* [WHAT TO WORK ON]:
Print the lines from the one containing "Reviewer comment on" through the end of the material below, both included, exactly as they appear and without pictures.

* [SUPPLIED INFORMATION]:
+---+
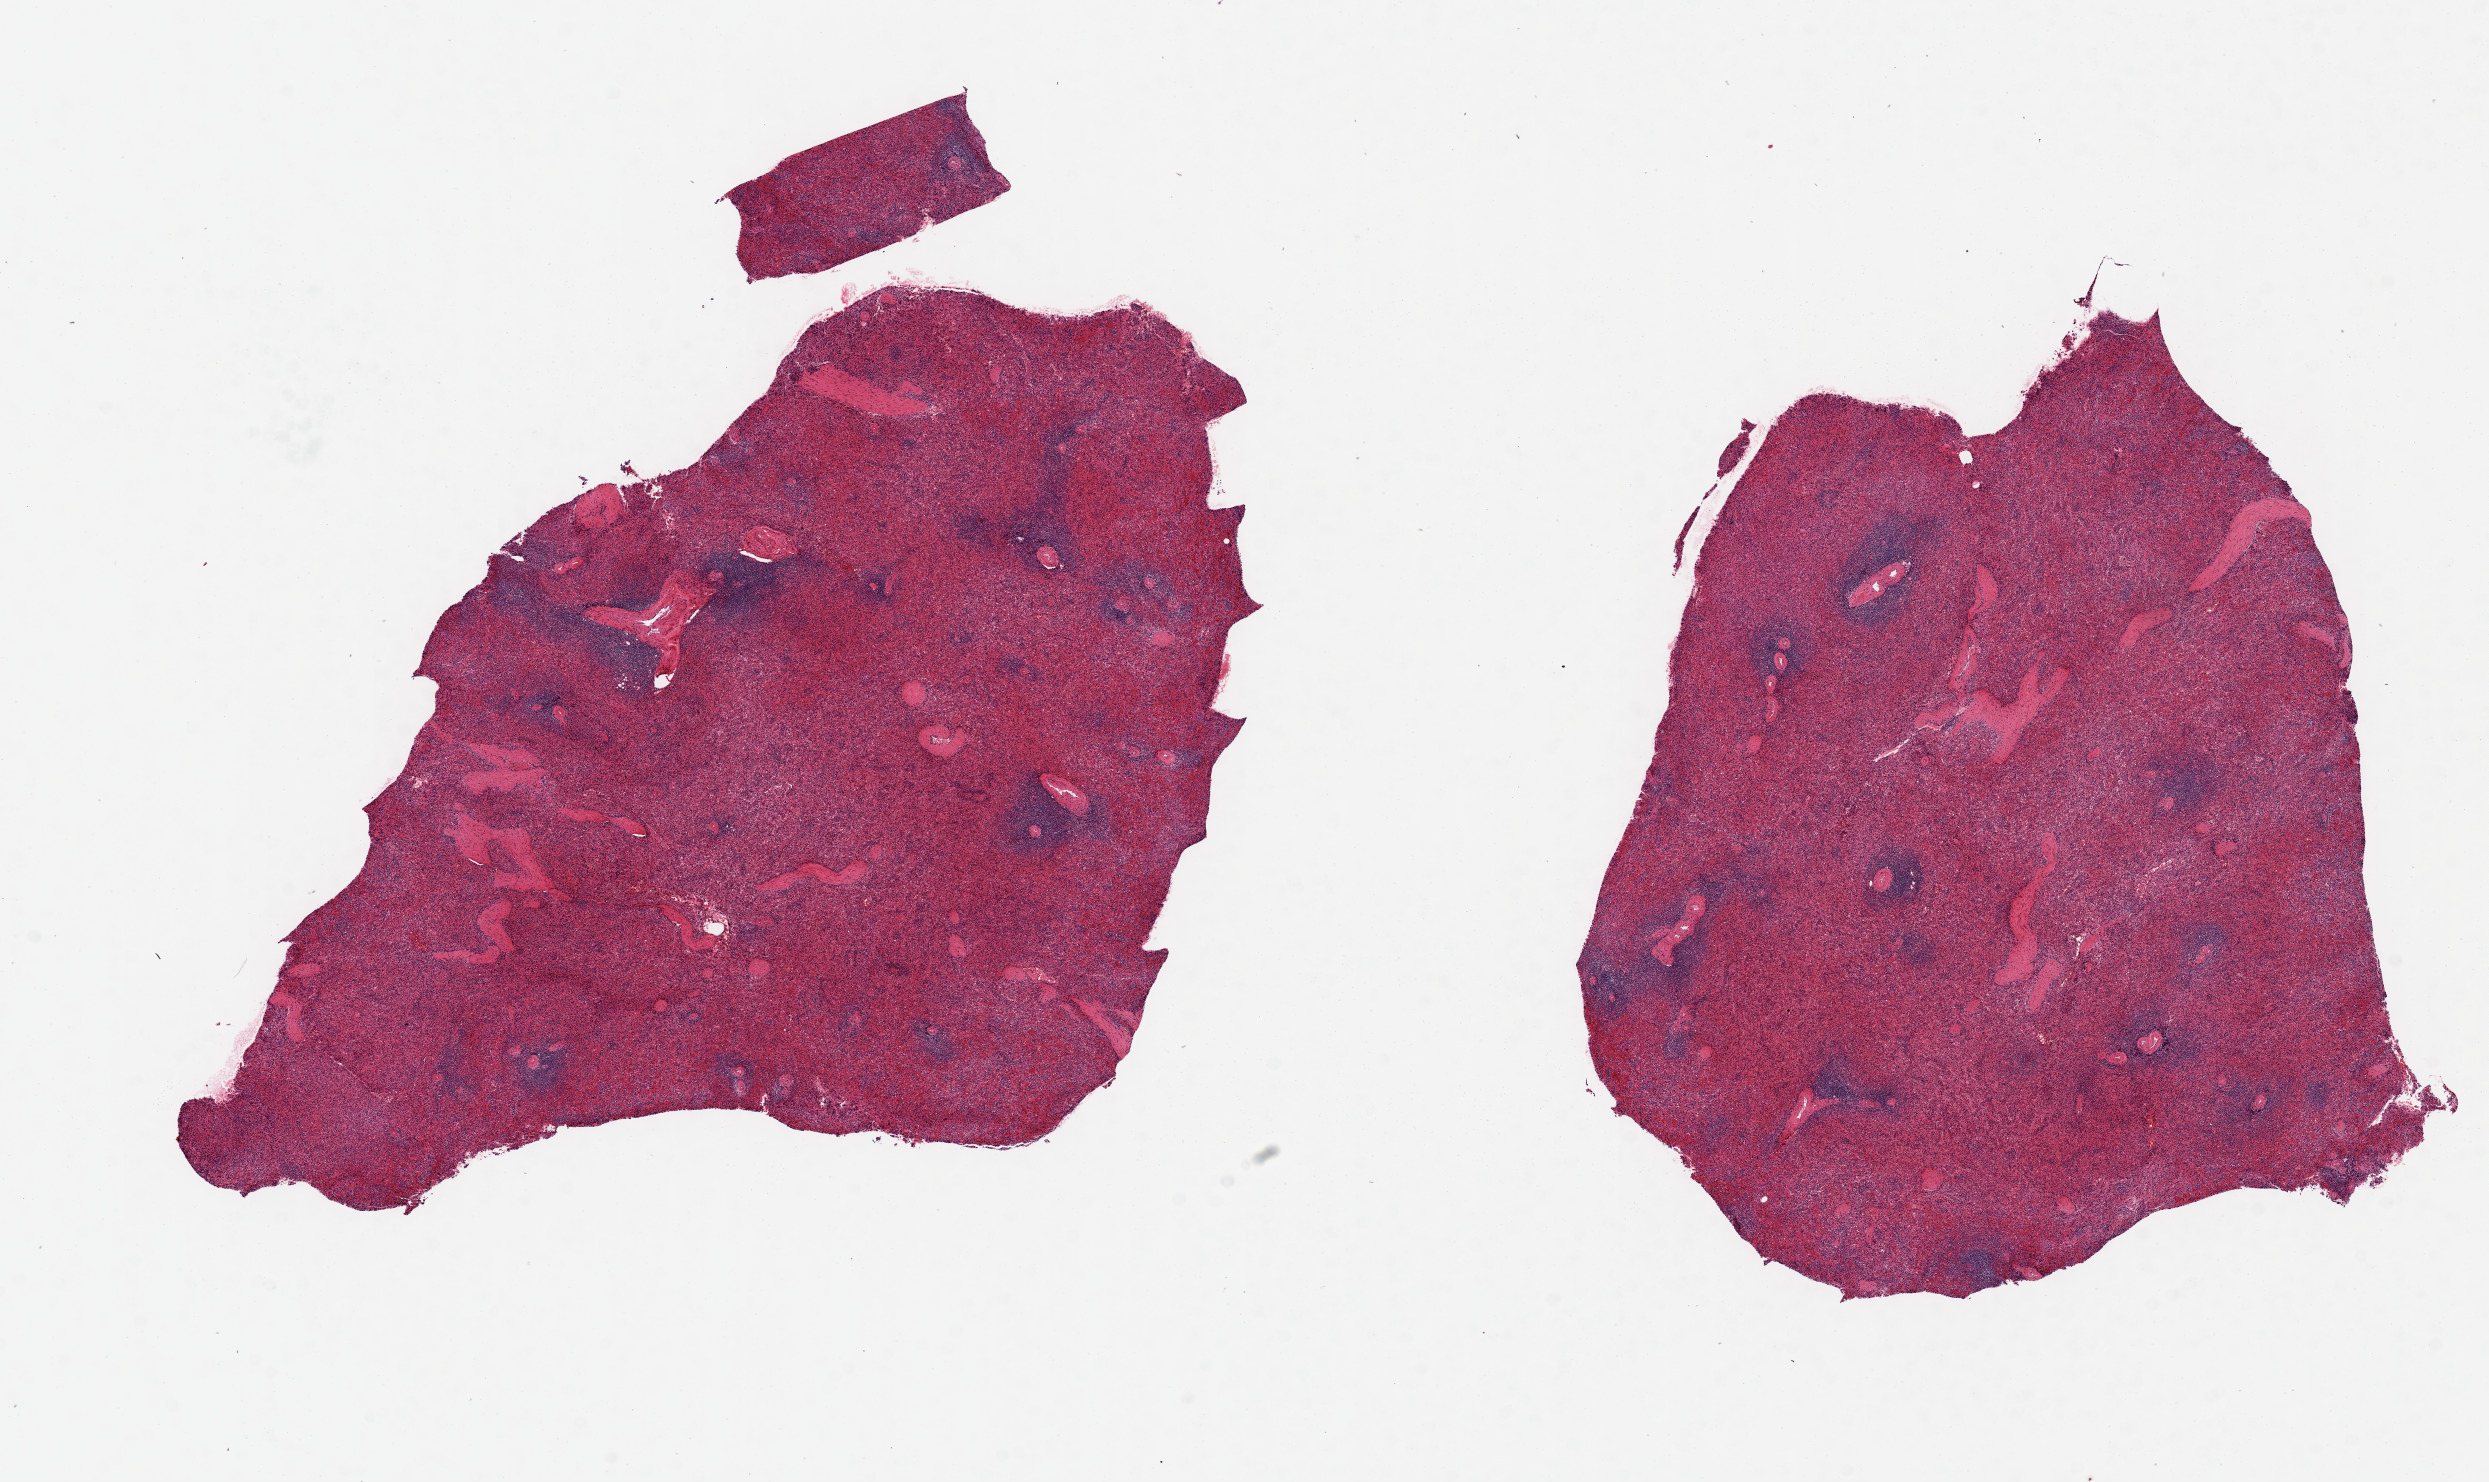
Digitized hematoxylin and eosin (H&E)-stained section, brightfield — low-resolution overview of the scanned area, about 19.7 x 11.7 mm (slide scanned at 20x), PAXgene-fixed, paraffin-embedded tissue, section of spleen (target tissue), donor tissue sample. Male donor.
Reviewer comment on this tissue sample: 2 pieces, 8.5x7 & 9x8mm; moderate congestion.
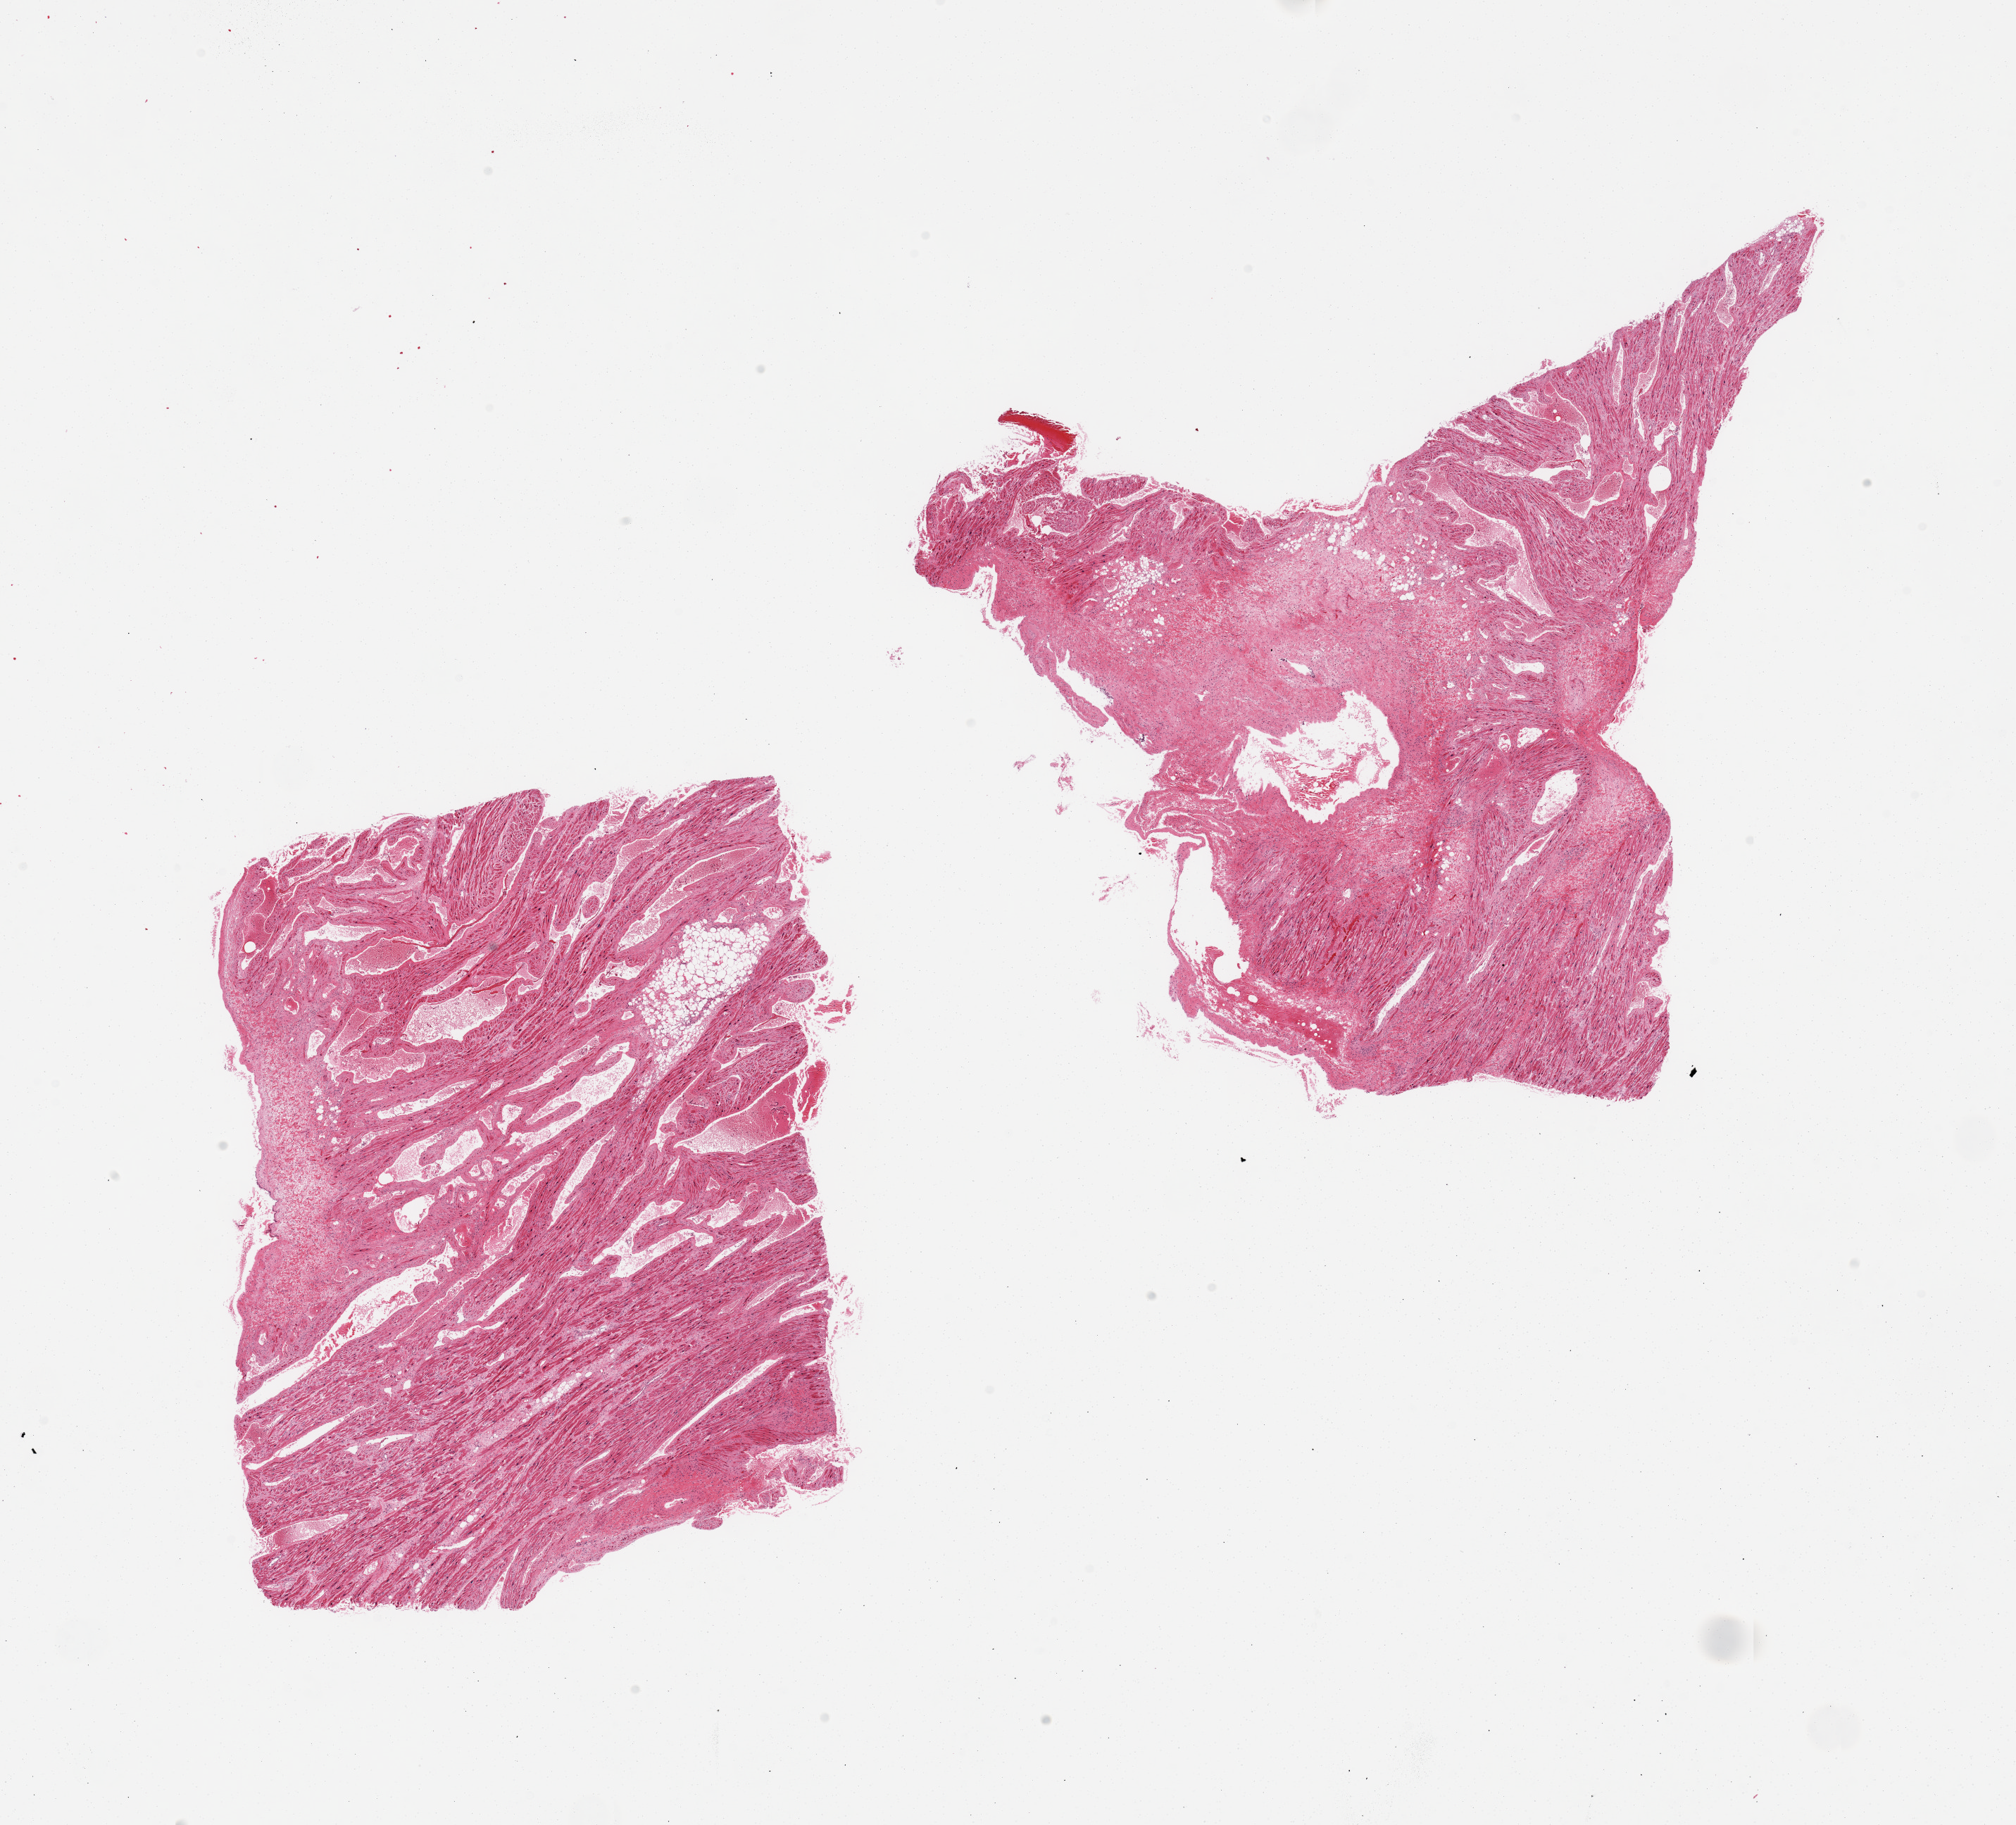
Hematoxylin and eosin (H&E) whole-slide image, brightfield — whole scanned area (about 22.6 x 20.5 mm) shown as a low-resolution overview, PAXgene-fixed paraffin-embedded (PFPE) section, target tissue: auricular appendage, donor tissue sample. Donor sex: female.
Review note (as recorded): 2 pieces; 30 & 40% fibrous component.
+---+
* [EXERCISE RESULT]:
Reviewer comment on this tissue sample: 2 pieces, 8.5x7 & 9x8mm; moderate congestion.
Hematoxylin and eosin (H&E) whole-slide image, brightfield — whole scanned area (about 22.6 x 20.5 mm) shown as a low-resolution overview, PAXgene-fixed paraffin-embedded (PFPE) section, target tissue: auricular appendage, donor tissue sample. Donor sex: female.
Review note (as recorded): 2 pieces; 30 & 40% fibrous component.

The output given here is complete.